The system from Vendor B did not require any hardware changes according to its system literature. The resulting separation had a peak capacity of 29, which was 43% lower than the ACQUITY UPLC System. Despite the significantly lower peak capacity, the peak width ratio indicated that the first and last peaks had very similar dispersion characteristics, with a ratio near 1. This would indicate that the greatest contribution to extra-column band spread in this system is post-column, likely in the flow cell and its internal connection tubing. Additionally, the elution time of the last peak indicates that the gradient delay of this system is higher than that of the ACQUITY UPLC System.

Figure 5. Comparison of the first-to-last peak width ratio deviation from 1 (ideal) demonstrates the impact of band spread on early eluting peaks.

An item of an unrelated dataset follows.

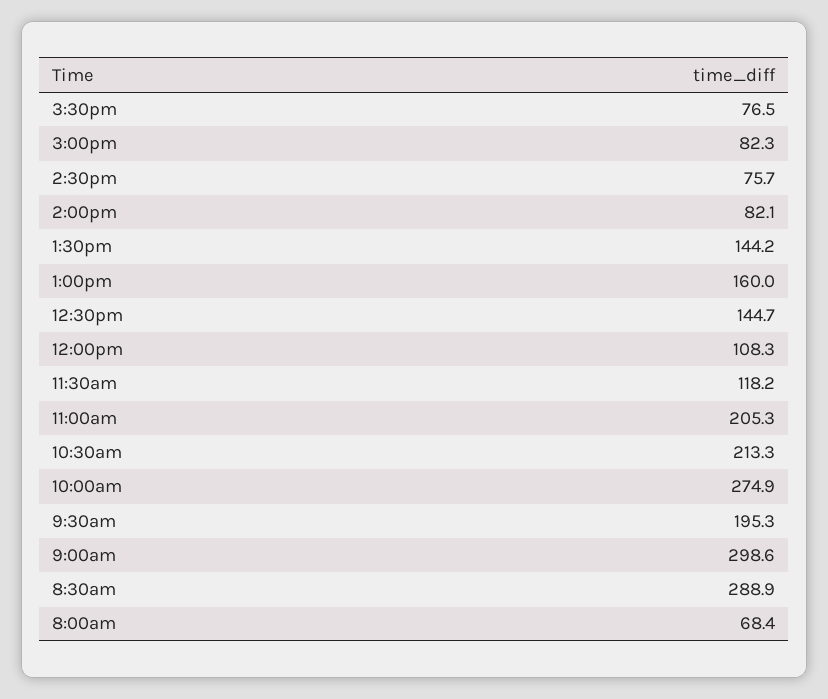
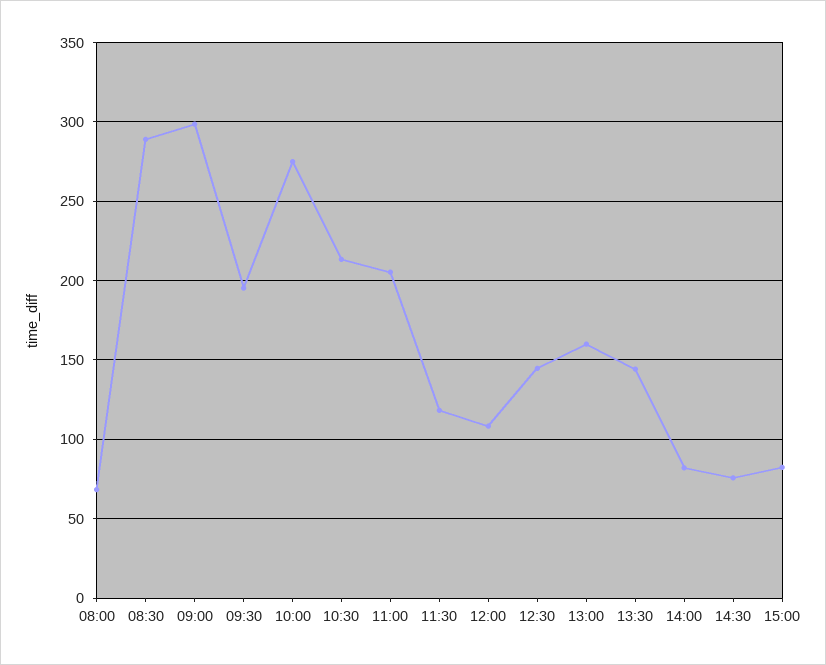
3:30pm: 76.5 -> none

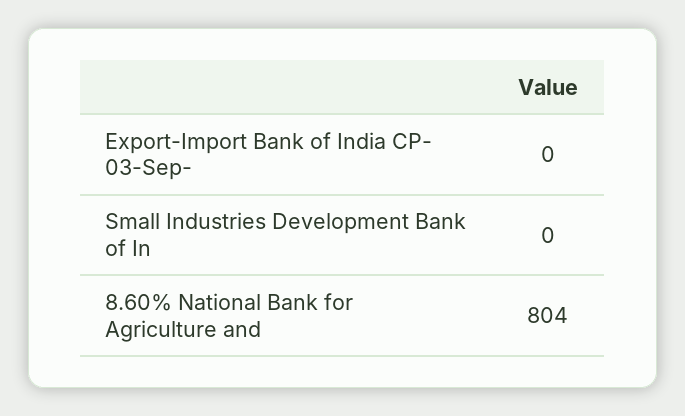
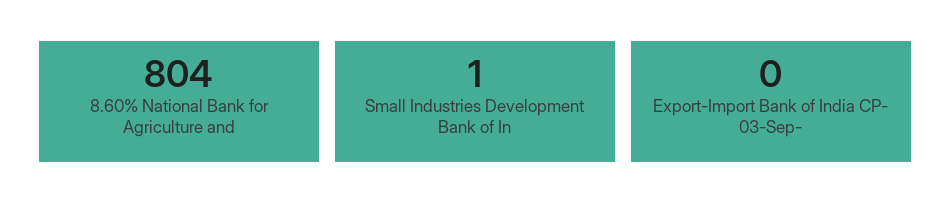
Small Industries Development Bank of In: 0 -> 1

The system from Vendor C required hardware changes to the pump, autosampler, and detector, as well as a bypass function in the instrument method to reduce gradient delay. Even with all these system changes, the resulting separation had a peak capacity that was 31% lower than the ACQUITY UPLC System. The peak width ratio indicated that there was dispersion in the system that resulted from either the isocratic hold imparted by the gradient delay, or from the injector/pre-heating assembly. Also, the late elution time of the last peak indicates contributions to the run time from the gradient delay, even though significant system modifications and bypass mode had been implemented.

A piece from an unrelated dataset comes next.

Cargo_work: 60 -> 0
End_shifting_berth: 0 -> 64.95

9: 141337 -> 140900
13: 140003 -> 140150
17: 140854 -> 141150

Figure 6. Comparison of the elution times of the last peak in the separation demonstrates the impact of system volume on the chromatographic run time.

The system from Vendor D recommended only a microbore flow cell and a low-volume tube from the injector to the column to reduce system dispersion. There were no options available for the reduction of the gradient delay volume (either hardware or software). This system had the lowest overall performance for this comparison. The peak capacity was 57% lower than the ACQUITY UPLC System. The peak width ratio was the highest of all the systems compared, and the elution time of the last peak was 38% longer than the ACQUITY UPLC System. Although this system had some components (microbore flow cell and low-volume tube) available to make it more compatible with fast microbore LC, it was definitely not intended to be used in this capacity.

As a point of comparison, the Waters Alliance® HPLC System was also included. To make the system compatible with fast microbore LC, the microbore flow cell (Part no. 205000400) was installed. The system pre-column volume setting in the instrument method was configured for 650 μL to reduce the gradient delay volume. The resulting peak capacity was in line with the values that were achieved with the other vendors' systems that were designed for fast LC and UHPLC. Additionally, the peak width ratios and the elution times achieved with the other vendors' systems were in line with those of the Alliance HPLC System, not those of the ACQUITY UPLC System, indicating that these systems truly perform within the realm of HPLC rather than that of UPLC.

CONCLUSION

For this fast LC method, the ACQUITY UPLC System delivered a separation that had the greatest peak capacity, highest sensitivity, and fastest analysis time.

This application note demonstrates the impact of LC design differences upon the overall quality of the LC separation, and the subsequent quality of the results generated by the laboratory. Careful consideration should be applied to the selection criteria of new LC systems to ensure laboratory workflow is not compromised by the perceived "need for speed." Today's ideal LC platform has an intrinsically low dispersion volume and other fluidic design considerations that allow it to reliably and accurately run conventional LC separations, fast LC separations, and sub-2-μm LC.

The 2004 introduction of the Waters ACQUITY UPLC System had these objectives in mind, and represents the best choice for laboratories that want to leverage UPLC's unique attributes to improve their workflow, and positively impact the bottom line of their businesses.